Antes de seguir disparando sobre el todólogo, hay que reconocer que, en realidad, es casi lo único que tenemos. Existen pocas alternativas. Alguien tiene que llenar el vacío que han dejado los medios de comunicación, que desde hace una década larga sacrifican la figura del corresponsal y dependen de la figura del colaborador (al que llaman «corresponsal»). Y eso en lugares informativamente estables, como Bruselas, Moscú o Washington. El resto del mundo es un vacío periodístico en el sentido más puro: en el sentido de no tener a alguien con las botas sobre el terreno, empapándose, trabando contactos, leyendo la prensa local, oyendo crecer la hierba. La persona que, cuando explota la actualidad, puede contártela bien.
Estos últimos días hemos dependido mucho, en España, de aquellos periodistas que conocen Afganistán porque estuvieron allí varias veces o durante largos periodos, trabajando. Haciendo periodismo. Y gracias a ellos y ellas hemos comprendido mejor el contexto de lo que sucede (mención de honor al excelente especial de Televisión Española). Pero estuvieron allí en el pasado: hace años o incluso décadas. La retirada de Estados Unidos estaba anunciada, los talibanes iban rumbo a Kabul y allí no había casi nadie para dar cuenta de ello de una manera profesional e independiente.
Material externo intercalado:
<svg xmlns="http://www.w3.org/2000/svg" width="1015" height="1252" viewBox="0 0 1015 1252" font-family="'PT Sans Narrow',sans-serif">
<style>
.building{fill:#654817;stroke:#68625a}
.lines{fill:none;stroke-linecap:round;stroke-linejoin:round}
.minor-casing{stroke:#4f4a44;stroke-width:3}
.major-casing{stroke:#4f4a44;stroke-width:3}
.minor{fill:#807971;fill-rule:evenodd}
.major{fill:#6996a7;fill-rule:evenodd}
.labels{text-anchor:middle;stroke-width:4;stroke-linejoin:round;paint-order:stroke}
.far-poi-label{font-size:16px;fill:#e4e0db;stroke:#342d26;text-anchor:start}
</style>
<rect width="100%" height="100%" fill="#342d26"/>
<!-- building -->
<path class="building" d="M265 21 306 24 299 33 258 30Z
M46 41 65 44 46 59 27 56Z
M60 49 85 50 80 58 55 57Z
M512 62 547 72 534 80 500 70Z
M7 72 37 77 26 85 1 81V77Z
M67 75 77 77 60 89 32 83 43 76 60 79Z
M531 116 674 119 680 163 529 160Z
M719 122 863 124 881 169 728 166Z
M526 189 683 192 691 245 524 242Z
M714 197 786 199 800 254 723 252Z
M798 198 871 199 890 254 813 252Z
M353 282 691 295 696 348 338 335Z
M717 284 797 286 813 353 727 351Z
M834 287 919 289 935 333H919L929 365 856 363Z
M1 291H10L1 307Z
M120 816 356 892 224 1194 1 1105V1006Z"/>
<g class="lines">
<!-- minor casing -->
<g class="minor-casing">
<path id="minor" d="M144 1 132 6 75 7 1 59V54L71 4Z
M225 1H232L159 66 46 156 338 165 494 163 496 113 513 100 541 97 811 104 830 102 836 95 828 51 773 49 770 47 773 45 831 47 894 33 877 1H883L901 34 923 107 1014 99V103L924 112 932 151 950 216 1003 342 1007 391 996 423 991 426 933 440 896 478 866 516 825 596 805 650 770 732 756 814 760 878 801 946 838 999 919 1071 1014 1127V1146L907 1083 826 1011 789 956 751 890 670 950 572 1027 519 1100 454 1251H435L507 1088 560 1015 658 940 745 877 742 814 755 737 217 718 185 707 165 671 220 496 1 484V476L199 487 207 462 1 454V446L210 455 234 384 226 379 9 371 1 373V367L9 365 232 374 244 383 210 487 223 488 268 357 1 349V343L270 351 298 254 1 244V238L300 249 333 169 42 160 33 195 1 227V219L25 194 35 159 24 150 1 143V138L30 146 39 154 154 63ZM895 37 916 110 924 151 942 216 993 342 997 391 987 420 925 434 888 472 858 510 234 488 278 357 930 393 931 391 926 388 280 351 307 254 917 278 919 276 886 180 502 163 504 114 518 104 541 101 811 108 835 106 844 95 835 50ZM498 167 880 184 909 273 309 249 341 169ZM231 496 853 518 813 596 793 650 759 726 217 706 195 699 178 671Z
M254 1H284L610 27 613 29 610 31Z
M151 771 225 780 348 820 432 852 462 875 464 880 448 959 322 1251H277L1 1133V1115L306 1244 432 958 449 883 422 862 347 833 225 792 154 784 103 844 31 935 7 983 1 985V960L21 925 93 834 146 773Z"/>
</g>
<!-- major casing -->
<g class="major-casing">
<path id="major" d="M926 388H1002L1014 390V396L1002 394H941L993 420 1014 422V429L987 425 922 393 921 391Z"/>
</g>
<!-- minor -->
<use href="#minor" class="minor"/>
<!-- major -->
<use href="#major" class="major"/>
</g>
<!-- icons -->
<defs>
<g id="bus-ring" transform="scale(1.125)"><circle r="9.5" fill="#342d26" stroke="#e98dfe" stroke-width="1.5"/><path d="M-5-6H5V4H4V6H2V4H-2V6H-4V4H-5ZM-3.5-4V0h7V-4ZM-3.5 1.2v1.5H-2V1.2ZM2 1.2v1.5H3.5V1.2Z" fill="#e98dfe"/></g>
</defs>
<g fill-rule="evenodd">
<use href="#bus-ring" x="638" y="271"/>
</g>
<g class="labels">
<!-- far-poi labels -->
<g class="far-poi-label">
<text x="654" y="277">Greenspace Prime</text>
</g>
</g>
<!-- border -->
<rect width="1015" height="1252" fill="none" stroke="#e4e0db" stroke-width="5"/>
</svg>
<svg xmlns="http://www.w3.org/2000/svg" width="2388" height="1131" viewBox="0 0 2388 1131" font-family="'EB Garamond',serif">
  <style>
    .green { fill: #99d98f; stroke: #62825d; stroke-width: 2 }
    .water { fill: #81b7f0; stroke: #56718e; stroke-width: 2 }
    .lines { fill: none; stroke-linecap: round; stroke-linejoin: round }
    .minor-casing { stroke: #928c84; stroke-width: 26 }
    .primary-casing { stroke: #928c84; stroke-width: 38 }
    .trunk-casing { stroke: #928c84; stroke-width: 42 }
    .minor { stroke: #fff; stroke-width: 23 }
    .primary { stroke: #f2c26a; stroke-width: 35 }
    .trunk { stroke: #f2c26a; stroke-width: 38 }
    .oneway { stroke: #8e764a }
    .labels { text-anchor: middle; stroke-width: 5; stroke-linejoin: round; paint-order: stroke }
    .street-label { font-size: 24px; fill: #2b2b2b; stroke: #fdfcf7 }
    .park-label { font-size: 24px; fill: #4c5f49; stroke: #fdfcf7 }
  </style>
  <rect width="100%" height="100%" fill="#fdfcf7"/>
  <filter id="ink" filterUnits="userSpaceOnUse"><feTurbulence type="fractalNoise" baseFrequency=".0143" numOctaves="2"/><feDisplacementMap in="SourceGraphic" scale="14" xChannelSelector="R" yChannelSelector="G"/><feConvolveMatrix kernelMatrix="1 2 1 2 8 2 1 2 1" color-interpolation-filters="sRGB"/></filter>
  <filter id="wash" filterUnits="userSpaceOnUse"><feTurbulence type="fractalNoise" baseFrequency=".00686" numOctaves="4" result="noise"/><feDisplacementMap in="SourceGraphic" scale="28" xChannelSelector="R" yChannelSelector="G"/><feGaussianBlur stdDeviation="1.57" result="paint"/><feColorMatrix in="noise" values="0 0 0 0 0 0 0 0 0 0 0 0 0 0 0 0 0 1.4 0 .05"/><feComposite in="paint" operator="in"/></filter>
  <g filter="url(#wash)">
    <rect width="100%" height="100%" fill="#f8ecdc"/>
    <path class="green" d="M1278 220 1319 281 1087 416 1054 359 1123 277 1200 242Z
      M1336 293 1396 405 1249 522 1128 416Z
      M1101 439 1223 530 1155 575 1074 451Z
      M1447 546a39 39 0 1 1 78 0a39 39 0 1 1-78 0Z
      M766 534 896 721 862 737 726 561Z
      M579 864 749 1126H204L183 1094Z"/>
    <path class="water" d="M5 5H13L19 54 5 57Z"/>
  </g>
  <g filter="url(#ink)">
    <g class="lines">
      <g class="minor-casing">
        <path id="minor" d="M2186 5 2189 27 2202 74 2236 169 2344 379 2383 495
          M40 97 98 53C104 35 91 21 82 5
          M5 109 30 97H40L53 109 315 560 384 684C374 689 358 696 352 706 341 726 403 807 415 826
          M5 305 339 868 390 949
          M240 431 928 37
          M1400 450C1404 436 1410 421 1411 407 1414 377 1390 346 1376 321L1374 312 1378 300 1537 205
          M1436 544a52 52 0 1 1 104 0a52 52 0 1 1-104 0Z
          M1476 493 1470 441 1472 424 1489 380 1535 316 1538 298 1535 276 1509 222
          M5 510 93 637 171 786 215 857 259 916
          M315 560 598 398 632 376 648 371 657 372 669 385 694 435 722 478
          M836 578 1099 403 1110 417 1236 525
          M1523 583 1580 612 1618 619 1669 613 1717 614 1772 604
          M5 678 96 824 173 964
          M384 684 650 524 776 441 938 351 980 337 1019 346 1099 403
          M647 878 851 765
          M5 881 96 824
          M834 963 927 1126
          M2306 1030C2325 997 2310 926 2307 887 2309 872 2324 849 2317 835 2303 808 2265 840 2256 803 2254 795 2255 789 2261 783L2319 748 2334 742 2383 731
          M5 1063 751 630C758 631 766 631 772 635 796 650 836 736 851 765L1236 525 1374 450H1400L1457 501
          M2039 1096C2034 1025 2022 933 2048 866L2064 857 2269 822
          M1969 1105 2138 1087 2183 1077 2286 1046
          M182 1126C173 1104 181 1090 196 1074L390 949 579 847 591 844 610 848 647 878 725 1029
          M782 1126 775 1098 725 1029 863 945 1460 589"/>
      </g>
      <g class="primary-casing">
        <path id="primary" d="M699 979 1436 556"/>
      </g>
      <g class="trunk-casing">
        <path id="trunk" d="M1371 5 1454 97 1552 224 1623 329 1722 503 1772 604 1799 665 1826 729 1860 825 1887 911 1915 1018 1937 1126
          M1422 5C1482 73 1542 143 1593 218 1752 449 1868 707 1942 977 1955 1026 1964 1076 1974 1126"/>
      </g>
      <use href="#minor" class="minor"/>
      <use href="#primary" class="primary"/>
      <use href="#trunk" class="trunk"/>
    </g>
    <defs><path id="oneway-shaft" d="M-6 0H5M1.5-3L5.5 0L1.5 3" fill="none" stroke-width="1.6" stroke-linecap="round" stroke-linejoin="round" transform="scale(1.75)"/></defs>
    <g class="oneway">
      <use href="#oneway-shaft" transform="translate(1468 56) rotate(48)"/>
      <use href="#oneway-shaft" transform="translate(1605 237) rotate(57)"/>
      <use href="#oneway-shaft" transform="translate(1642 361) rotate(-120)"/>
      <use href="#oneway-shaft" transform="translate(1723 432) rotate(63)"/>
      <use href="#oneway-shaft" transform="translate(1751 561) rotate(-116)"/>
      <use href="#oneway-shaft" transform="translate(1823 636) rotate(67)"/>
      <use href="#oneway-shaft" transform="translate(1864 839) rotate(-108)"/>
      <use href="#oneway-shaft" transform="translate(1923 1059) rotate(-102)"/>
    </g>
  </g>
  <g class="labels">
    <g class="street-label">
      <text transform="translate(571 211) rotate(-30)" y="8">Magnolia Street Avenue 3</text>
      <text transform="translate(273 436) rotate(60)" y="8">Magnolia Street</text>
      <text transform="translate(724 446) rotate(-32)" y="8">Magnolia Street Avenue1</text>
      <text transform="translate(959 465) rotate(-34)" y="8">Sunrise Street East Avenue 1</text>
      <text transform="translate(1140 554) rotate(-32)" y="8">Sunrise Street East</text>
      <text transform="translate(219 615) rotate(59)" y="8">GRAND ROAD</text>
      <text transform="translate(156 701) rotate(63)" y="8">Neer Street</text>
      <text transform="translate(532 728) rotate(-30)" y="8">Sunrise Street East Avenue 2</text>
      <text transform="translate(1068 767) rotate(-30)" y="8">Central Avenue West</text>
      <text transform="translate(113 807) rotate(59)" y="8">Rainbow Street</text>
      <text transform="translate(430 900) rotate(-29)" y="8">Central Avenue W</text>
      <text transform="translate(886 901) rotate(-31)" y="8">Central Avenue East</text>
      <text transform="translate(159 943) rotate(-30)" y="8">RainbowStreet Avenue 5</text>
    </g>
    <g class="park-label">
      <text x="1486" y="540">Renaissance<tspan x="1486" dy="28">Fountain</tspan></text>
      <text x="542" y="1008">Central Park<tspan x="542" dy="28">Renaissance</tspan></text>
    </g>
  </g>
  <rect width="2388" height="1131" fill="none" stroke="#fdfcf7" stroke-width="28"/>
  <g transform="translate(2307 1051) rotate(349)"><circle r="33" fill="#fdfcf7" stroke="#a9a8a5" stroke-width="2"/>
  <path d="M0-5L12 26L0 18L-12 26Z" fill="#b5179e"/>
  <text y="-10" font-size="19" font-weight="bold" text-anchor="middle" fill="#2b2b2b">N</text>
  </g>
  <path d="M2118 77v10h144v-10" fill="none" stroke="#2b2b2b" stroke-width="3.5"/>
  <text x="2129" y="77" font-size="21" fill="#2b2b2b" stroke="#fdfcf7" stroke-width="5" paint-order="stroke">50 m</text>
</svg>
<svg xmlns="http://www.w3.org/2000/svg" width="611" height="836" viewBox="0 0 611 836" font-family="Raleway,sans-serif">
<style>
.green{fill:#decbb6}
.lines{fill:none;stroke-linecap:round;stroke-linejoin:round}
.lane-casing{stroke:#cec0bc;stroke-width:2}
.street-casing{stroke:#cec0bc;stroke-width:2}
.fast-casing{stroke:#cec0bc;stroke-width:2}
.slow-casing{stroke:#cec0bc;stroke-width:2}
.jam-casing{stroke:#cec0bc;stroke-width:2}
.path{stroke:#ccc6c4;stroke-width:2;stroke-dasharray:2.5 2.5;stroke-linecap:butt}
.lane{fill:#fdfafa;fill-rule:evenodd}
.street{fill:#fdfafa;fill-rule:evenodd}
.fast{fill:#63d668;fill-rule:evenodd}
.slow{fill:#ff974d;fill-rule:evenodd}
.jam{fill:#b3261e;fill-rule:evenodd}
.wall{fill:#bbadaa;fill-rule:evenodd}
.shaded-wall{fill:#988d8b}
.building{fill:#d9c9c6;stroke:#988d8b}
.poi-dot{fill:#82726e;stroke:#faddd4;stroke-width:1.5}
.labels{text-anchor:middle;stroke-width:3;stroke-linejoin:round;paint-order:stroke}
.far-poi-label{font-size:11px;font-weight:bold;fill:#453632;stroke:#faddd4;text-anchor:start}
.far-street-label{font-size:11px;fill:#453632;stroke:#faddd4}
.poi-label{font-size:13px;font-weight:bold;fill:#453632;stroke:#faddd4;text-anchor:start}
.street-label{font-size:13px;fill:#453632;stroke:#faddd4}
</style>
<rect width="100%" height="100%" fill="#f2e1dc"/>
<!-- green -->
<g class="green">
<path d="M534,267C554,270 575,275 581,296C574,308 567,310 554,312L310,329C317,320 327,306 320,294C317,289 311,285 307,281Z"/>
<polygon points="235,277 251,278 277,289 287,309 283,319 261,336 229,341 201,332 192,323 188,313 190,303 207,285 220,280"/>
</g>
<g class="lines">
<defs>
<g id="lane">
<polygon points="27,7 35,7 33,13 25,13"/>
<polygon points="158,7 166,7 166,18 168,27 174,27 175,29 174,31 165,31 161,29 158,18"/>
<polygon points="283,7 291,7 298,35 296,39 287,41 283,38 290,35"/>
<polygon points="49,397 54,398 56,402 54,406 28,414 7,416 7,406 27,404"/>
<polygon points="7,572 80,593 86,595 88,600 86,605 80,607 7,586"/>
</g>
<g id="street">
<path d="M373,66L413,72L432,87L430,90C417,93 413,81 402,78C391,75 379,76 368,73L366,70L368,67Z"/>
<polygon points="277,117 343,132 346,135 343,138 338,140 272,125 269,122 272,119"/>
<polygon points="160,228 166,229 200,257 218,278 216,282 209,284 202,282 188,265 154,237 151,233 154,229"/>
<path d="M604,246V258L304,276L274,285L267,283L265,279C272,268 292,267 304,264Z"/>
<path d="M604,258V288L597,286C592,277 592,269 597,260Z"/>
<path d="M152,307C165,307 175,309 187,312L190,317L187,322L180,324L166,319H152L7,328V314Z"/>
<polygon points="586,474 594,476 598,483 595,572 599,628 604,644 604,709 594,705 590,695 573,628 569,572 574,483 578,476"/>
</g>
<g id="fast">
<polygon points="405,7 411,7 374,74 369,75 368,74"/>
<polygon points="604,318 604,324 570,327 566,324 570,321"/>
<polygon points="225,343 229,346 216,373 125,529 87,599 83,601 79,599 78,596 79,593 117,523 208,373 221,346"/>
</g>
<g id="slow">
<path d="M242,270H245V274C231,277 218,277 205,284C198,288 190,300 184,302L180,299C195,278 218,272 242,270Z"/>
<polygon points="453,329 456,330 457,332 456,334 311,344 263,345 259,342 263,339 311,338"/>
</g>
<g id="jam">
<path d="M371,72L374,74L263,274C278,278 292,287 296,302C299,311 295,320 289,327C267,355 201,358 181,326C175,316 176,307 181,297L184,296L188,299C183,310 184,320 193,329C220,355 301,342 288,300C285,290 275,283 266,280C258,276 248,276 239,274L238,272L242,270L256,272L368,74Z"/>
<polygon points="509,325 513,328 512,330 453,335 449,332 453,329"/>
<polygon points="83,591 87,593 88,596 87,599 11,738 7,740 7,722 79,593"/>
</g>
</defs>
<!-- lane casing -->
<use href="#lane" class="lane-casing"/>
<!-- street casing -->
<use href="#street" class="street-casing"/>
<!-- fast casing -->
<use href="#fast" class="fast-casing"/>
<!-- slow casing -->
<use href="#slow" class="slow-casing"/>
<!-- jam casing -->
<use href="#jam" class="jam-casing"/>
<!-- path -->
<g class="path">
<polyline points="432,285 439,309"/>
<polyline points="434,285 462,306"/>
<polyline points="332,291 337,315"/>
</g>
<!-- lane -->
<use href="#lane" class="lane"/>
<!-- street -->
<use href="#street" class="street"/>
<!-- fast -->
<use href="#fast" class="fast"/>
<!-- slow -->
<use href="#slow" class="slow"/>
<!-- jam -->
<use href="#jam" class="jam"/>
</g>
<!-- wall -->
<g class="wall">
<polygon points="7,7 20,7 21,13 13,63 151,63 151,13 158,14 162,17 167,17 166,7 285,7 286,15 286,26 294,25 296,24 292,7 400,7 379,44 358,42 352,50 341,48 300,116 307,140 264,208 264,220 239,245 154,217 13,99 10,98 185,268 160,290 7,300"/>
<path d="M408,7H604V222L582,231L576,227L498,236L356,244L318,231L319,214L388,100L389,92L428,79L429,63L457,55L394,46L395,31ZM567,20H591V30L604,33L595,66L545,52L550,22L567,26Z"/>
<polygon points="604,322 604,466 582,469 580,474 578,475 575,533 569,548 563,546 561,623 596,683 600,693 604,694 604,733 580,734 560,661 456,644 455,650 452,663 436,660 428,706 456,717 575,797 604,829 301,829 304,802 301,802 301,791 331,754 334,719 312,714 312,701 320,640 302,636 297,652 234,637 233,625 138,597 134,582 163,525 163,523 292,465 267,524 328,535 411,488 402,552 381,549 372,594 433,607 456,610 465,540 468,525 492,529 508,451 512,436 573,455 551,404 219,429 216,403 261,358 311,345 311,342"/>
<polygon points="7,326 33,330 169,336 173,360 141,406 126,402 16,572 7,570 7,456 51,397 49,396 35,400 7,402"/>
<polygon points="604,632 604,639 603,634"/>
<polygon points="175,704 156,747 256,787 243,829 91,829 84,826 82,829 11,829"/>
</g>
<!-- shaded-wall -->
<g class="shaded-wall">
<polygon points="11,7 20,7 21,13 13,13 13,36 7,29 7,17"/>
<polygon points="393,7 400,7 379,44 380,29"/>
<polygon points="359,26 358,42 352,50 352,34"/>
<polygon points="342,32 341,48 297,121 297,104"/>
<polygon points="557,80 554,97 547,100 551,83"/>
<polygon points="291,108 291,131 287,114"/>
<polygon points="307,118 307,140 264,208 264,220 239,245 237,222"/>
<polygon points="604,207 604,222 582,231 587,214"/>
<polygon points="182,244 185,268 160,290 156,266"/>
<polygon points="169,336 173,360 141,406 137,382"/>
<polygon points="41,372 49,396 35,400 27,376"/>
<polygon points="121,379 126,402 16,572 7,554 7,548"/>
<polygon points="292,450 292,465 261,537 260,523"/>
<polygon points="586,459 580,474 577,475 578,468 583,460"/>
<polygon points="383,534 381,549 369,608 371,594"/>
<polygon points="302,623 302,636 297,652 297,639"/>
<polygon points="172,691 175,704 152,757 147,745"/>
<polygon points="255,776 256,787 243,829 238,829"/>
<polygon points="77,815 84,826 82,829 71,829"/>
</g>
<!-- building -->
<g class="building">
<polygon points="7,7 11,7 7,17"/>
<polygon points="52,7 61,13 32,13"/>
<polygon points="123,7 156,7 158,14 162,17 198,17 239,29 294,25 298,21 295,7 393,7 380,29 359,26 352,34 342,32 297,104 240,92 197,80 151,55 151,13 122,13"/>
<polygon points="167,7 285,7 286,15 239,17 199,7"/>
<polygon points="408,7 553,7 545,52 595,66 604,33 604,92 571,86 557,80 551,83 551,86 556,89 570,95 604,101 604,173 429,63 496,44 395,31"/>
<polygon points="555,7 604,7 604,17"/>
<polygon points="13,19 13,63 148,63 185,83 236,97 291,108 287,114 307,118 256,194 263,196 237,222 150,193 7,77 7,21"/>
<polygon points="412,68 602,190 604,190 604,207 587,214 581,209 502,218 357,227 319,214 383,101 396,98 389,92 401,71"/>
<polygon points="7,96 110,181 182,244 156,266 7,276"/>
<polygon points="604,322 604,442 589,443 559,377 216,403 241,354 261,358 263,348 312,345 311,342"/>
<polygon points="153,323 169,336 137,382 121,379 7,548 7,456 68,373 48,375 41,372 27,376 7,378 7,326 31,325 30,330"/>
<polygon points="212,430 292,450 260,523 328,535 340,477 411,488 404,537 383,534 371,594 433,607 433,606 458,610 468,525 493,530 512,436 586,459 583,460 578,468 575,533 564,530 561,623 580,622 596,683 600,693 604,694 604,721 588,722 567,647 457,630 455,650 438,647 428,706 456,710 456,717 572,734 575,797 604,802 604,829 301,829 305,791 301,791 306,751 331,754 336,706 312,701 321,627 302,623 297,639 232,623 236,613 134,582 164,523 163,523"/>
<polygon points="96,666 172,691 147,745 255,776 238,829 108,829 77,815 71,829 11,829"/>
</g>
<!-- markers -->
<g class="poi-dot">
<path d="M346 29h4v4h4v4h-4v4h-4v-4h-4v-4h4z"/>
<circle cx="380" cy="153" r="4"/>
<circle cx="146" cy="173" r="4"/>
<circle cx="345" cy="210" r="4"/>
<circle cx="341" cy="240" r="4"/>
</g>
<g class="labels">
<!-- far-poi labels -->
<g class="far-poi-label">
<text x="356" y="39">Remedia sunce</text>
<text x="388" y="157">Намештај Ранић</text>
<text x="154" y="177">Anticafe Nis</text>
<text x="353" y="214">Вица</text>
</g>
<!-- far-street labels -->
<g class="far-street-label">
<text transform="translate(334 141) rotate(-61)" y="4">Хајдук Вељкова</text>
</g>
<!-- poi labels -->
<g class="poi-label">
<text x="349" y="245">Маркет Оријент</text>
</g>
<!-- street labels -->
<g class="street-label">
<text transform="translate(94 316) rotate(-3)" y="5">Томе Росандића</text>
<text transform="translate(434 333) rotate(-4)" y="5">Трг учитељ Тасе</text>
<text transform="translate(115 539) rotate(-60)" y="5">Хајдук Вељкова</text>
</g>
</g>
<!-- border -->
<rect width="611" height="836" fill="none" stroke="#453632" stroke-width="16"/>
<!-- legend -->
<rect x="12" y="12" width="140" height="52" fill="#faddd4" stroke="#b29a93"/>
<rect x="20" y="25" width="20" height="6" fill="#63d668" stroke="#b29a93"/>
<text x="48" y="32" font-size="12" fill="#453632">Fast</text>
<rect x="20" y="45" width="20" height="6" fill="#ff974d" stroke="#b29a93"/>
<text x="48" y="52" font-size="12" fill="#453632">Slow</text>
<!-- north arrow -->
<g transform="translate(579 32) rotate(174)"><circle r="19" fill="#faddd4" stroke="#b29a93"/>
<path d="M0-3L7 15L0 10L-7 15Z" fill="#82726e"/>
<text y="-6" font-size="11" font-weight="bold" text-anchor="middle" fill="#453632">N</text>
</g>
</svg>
La buena información es cara y compleja, así que, cuando veo esta cobertura exprés y desde la distancia de Afganistán, apoyada casi totalmente en testimonios sueltos y fragmentos de segunda mano que llegan por las redes, solo puedo desconfiar. A lo máximo que podemos aspirar es a los enviados especiales de los países anglosajones. Profesionales que llegan a un país en el que, muchas veces, jamás habían colocado un pie. De nuevo, mejor eso que nada. Mención especial al gráfico y aguerrido trabajo de Clarissa Ward, de la CNN, que se está jugando el cuello para hacernos un vívido retrato del caos que se experimenta en la capital afgana.
En total, de Afganistán solo tengo dos certezas: uno, que casi todo lo que nos llega viene de Kabul, una ciudad en la que apenas vive el 17% de los afganos y que seguro que resulta extremadamente distinta al resto del país, un territorio montañoso, rural y pobre, donde seis de cada diez adultos no saben leer ni escribir. Y dos: que dejará de interesarnos en cuestión de días, si no lo ha hecho ya.
Lo decía Lluís Miquel Hurtado, corresponsal de El Mundo que ha trabajado en Afganistán. «Cuando la actualidad estalla, los medios caen en la necesidad de tener periodistas veteranos sobre el terreno, con experiencia, perspectiva y siguiendo al momento qué ocurre», tuiteó. «Pero, tras años sin invertir en ellos, y los pocos que quedan quemados, no hay solomillo y toca filete».
Ni siquiera se puede culpar del todo a los medios. Ya no son los Reyes del Mambo. Ahora compiten con las redes sociales y millones de nuevos portales e informadores (o camellos) independientes, hacen lo que pueden por rebañar unas gotitas de audiencia y andan, en general, cortos de dinero. Mantener a un corresponsal en Kabul para cuando Afganistán sea noticia es muy costoso. Y uno nunca sabe qué va a ser noticia. Miren a Haití. El terremoto ha matado, por lo menos, a 2.000 personas. Pero da la impresión de que no hay espacio para dos coberturas al mismo tiempo.
La veterana Maruja Torres diferenciaba estos días entre el periodismo del Ahora y el periodismo del Mientras tanto, el laborioso, el de largo aliento. Lo que me ha hecho pensar en esa frase que escuché alguna vez y cuya procedencia no he podido verificar: «Cuando se van las cámaras, empieza el periodismo». Una sentencia que habríamos de reformular: Cuando se van las cámaras, el último, que apague la luz.